[DOCUMENT SECTION]

....

Argument for McWilliam

[22]     Mr Green argued that the fee had not become payable at the time the invoice was rendered and has not ever subsequently become payable as full plans have never been prepared which are sufficient for the issue of a building permit.  In this respect he pointed in particular to unanswered requests for information over a long period extending well into 2011.

[23]     Mr Green also argued that the terms of engagement did in fact require that a building permit be issued before liability for fees arose.  In this respect he relied on the email from Ussher to McWilliam on 3 August 2010 quoted in paragraph 5 above.

[24]     On  this  application,  this  Court  is  sitting  in  its  company  insolvency jurisdiction.  Its role is not to adjudicate upon any dispute between the applicant and the respondent, in relation to the contract between them, but only to determine whether or not such a dispute exists, as noted in paragraph [2] above.

[25]     The first, and perhaps most obvious dispute between the parties is the extent of Ussher’s obligation under its contract of retainer, as outlined in paragraphs [21] and [23] above.

[26]     Secondly, and assuming (without deciding) in Ussher’s favour that its right to the agreed fee was not dependent on building consent being granted but arose from an obligation to provide the services described to the extent required for, and up to the point when, a building consent would be issued, it is strongly arguable that those services have not at any point been fully provided.

....

[OBJECTIVE] Revise the court passage on the fee dispute, beginning at the words "[22]     Mr Green" and stopping after "paragraph 5 above.", with "building permit" replaced by "building consent" wherever it occurs.

....

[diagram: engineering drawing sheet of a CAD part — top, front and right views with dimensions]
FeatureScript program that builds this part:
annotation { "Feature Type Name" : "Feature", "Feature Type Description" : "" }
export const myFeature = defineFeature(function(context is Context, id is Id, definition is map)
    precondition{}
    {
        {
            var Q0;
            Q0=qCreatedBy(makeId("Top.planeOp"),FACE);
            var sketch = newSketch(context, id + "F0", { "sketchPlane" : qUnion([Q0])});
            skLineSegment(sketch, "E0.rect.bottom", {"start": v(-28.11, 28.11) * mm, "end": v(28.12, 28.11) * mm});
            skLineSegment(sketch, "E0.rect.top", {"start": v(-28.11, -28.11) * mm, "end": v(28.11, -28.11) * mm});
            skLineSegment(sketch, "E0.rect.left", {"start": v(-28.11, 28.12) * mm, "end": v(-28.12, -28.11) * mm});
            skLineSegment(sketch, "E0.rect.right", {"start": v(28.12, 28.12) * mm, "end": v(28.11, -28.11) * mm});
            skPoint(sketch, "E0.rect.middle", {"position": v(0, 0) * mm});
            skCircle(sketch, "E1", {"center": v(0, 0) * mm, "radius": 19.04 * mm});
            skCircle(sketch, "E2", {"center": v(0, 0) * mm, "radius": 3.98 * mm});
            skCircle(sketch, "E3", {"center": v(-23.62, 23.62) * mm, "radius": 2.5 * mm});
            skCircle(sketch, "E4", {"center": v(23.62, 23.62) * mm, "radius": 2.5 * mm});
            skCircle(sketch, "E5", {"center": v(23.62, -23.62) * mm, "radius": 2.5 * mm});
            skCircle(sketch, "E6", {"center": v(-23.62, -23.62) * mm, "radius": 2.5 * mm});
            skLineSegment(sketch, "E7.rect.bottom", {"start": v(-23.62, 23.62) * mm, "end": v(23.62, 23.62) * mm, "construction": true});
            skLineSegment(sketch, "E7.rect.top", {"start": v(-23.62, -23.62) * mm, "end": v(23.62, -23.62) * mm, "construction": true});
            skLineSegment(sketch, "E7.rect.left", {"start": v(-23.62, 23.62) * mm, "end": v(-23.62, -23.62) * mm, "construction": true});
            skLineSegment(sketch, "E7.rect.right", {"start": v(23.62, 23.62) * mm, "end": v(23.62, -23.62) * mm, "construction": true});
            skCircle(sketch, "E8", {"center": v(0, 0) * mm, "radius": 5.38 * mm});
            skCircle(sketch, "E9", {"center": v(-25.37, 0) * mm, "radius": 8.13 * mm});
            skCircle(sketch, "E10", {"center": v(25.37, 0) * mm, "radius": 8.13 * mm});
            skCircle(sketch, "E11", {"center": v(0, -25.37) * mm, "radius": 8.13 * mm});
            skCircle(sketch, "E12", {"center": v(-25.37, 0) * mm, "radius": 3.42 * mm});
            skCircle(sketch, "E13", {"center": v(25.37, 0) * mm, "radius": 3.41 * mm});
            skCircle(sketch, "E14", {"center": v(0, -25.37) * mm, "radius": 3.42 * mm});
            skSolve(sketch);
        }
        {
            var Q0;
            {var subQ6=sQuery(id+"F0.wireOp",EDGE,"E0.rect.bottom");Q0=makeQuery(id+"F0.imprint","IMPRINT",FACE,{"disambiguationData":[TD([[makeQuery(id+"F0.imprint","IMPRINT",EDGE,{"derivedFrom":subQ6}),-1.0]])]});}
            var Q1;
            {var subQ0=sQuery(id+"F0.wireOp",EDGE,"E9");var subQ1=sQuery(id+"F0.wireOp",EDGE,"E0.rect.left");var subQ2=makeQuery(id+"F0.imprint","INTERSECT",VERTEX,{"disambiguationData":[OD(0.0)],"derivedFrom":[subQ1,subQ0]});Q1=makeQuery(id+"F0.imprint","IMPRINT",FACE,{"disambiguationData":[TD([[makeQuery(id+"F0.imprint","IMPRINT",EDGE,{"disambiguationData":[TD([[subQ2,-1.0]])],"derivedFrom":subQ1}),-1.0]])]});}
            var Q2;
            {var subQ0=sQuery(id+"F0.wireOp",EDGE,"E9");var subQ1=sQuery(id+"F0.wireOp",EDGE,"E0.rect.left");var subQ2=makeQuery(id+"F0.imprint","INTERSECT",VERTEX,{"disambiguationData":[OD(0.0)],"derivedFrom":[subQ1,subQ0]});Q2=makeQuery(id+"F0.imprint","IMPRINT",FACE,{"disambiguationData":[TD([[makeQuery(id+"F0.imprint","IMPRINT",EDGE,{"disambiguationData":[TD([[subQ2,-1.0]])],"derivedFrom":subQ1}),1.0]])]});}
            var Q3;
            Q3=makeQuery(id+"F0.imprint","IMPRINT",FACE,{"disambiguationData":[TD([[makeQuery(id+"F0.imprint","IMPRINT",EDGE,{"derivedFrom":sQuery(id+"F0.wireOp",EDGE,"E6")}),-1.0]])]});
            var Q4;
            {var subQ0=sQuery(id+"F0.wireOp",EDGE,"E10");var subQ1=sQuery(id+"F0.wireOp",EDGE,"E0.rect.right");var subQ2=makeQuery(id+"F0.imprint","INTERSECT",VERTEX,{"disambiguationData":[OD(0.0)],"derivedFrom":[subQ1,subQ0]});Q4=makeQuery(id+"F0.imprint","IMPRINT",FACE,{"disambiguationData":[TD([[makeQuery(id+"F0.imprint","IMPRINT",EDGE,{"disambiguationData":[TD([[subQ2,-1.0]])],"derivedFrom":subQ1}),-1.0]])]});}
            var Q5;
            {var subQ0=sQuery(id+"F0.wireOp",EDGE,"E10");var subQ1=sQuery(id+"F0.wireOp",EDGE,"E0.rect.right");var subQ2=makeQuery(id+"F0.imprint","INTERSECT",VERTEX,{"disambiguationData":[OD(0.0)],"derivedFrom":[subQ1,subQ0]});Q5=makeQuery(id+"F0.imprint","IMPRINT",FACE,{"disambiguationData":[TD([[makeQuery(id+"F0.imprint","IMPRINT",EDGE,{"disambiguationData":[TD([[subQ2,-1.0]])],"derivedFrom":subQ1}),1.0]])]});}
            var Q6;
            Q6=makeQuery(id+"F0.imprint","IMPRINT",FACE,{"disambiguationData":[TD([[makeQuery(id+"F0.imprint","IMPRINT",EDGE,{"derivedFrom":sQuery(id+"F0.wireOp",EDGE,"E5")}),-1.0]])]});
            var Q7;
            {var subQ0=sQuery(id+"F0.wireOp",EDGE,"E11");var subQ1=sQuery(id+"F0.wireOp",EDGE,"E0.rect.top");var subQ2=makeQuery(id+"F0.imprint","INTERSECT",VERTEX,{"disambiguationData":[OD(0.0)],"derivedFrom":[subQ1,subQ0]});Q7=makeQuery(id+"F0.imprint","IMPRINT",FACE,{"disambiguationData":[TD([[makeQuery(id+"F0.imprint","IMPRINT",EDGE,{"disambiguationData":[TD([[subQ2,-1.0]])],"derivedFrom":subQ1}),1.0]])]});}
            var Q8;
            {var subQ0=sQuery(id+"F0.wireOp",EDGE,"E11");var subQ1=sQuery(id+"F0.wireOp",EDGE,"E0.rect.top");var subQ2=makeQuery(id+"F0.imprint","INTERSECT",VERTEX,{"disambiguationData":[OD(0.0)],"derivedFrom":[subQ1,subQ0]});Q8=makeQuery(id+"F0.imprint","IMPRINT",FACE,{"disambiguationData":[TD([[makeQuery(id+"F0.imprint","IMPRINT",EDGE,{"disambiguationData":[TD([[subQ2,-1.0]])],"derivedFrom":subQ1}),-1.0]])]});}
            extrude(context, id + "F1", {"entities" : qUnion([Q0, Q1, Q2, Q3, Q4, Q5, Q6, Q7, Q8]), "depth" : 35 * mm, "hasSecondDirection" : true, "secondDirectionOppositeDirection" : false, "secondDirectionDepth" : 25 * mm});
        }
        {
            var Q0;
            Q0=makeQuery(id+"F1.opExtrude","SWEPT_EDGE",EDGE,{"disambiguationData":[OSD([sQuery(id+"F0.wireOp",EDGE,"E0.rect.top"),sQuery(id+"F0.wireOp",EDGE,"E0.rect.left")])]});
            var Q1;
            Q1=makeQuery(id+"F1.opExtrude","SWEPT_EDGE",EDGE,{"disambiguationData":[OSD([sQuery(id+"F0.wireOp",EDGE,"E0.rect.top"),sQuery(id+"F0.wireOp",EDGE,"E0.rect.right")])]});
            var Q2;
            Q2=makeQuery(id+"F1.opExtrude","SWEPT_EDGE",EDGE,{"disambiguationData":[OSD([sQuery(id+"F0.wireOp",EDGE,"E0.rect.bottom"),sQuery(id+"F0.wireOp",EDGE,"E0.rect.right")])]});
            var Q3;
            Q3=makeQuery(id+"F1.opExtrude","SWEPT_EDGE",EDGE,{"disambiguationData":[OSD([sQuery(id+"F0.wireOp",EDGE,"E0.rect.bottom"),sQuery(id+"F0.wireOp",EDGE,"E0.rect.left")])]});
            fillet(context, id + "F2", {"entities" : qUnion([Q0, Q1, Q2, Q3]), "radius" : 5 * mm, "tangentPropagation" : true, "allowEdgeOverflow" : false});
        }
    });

....

[RESPONSE TO THIS EXERCISE]
[22]     Mr Green argued that the fee had not become payable at the time the invoice was rendered and has not ever subsequently become payable as full plans have never been prepared which are sufficient for the issue of a building consent.  In this respect he pointed in particular to unanswered requests for information over a long period extending well into 2011.

[23]     Mr Green also argued that the terms of engagement did in fact require that a building consent be issued before liability for fees arose.  In this respect he relied on the email from Ussher to McWilliam on 3 August 2010 quoted in paragraph 5 above.